Kabupaten Merauke, Papua Selatan
Berita

12 Anak Asli Merauke Ikut Sekolah Penerbang

AAdmin Portal
2,529 views
2 menit baca
Bagikan:
12 Anak Asli Merauke Ikut Sekolah Penerbang

Berbagai terobosan dilakukan Pemerintah Kabupaten Merauke dalam rangka meningkatkan SDM di Merauke. Setelah  mengirim 50 anak ke Surya Institute dan sejumlah lembaga pendidikan lainnya, Pemkab Merauke kembali mengirim  12 anak asli Merauke ke Sekolah Penerbang Indonesia (SPI) di Bandung. 

"12 anak  yang akan kita berangkatkan ini merupakan hasil seleksi Tim bersama Sekolah Penerbangan Indonesia dari 52 anak," kata Bupati Merauke Drs Romanus  Mbaraka, MT, saat melepas keberangkatan anak-anak tersebut,  di Gedung Negara, Kamis (22/9). 

Menurut Bupati,  seluruh pembiayaan selama mengikuti pendidikan di Sekolah Penerbangan Indonesia itu akan dibiayai pemerintah yang bersumber dari dana Otsus.

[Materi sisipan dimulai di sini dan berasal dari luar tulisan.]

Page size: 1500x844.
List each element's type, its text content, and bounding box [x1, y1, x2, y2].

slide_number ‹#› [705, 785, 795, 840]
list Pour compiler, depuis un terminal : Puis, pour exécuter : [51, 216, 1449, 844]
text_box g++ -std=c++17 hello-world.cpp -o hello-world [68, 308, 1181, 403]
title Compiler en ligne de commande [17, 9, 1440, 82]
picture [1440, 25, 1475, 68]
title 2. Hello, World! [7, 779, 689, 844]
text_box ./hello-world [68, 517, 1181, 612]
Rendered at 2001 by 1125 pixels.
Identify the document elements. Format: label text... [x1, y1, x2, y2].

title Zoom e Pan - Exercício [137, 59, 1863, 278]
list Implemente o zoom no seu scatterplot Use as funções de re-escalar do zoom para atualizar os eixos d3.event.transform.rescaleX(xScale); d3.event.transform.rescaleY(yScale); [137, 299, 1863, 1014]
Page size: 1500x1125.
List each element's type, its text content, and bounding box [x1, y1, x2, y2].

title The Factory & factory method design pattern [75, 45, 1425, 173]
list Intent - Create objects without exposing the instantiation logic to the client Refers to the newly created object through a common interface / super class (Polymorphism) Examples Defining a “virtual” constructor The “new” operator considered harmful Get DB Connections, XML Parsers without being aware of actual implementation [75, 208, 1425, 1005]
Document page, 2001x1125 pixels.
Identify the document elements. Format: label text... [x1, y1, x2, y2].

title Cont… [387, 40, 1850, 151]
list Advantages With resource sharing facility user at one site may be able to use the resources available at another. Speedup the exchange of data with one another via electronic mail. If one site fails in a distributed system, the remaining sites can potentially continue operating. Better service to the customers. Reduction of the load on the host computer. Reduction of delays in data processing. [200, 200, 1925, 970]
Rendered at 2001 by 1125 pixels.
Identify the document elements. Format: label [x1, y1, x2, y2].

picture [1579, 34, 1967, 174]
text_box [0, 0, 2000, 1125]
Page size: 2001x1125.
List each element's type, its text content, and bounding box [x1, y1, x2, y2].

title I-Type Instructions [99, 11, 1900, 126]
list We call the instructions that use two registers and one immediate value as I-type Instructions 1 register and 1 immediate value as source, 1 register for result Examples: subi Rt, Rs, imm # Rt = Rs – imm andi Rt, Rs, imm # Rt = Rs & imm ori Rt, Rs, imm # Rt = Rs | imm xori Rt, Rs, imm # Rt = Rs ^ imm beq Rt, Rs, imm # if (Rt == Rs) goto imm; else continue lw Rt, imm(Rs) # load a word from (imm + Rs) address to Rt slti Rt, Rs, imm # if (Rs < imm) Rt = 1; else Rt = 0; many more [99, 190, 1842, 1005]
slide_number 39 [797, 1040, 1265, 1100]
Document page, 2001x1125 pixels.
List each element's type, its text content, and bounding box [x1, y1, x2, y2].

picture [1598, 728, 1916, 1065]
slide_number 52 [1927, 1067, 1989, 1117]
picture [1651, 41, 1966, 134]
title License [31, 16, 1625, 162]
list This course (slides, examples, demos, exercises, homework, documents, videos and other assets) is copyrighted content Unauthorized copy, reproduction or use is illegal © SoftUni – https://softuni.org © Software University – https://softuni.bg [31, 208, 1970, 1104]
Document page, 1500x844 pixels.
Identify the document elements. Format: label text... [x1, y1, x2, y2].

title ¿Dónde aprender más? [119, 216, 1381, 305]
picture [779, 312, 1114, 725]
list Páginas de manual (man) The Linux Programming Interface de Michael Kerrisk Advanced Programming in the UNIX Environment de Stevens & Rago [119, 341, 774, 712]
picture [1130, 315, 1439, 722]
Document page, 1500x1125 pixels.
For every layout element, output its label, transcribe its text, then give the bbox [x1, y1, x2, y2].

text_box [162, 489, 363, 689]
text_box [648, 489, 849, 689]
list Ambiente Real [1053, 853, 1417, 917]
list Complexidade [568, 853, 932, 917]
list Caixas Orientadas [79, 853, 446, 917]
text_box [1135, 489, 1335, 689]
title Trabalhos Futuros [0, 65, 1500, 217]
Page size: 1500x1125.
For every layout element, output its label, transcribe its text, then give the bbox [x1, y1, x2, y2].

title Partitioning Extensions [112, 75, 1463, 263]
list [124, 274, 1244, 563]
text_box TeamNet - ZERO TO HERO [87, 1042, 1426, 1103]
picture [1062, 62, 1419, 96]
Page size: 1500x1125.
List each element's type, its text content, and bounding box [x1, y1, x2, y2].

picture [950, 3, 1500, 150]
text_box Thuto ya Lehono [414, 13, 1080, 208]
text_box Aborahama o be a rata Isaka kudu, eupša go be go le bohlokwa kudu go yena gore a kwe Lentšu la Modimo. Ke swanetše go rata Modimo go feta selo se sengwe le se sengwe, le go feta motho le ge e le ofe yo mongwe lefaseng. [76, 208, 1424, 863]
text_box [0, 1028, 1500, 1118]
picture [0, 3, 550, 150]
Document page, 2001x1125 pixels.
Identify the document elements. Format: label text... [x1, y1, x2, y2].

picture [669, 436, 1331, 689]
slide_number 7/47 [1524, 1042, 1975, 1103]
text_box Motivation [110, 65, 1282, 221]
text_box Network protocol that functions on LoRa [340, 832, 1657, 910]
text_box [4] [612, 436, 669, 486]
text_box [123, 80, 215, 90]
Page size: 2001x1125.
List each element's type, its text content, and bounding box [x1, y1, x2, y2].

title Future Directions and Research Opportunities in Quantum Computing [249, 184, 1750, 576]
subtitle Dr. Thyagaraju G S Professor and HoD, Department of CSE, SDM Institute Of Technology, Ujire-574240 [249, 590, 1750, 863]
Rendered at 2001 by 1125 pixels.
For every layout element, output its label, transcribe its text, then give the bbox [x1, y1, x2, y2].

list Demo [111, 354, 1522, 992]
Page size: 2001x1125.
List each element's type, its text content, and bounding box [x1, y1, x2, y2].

Bahkan, jika ada anak yang berprestasi, akan dikirim langsung ke Australia untuk mengikuti Pendidikan Pilot Boeing maupun tehnisi yang seluruhnya dibiayai Pemkab Merauke.

Kepada anak-anak yang diberangkatkan tersebut, Bupati  Romanus mengingatkan untuk tidak menyia-nyiakan kesempatan emas tersebut tapi sebaliknya kesempatan tersebut harus digunakan dengan baik. "Satu nasehat saya, bahwa saya ini anak kampung seperti kalian. Bahwa Tuhan itu sangat  besar dan Tuhan tidak pernah memilih orang yang   lahir dari keluarga yang kaya atau bermandikan emas untuk menjadi manusia atau mendapatkan jabatan atau bisa masuk ke sekolah penerbangan. Tapi ternyata Tuhan datang untuk  seluruh umat manusia, masuk ke kepada semua   orang sekalipun orang yang sangat miskin dan tidak punya apa-apa serta tinggal daerah terpencil dan terisolasi. Ternyata kamu 12 orang ini diutus Tuhan," kata Bupati Romanus Mbaraka mengingatkan. 

Menurut  Bupati, jika  sekolah dengan baik, 18 bulan kemudian sudah bisa selesai pendidikan.   Selain itu, harus tetap  menjaga nama baik Pemerintah daerah maupun orang tua. "Jangan bikin malu  kita," jelasnya.   Bupati Romanus menambahkan, pemberangkatan  12 anak-anak asli Marind ke SPI tersebut merupakan sebuah sejarah baru. Karena selama ini, belum pernah ada anak asli Merauke   yang menjadi pilot, tehnisi maupun  pengelola bandara.  "Kalau sekarang kita  berteriak untuk menjadi tuan di negeri sendiri itu akan menjadi angin lalu, karena  kita tidak memiliki ijazah dan keterampilan di bidang ini. Tapi, kalau itu  sudah kita  miliki, pasti orang akan perhatikan," tambahnya.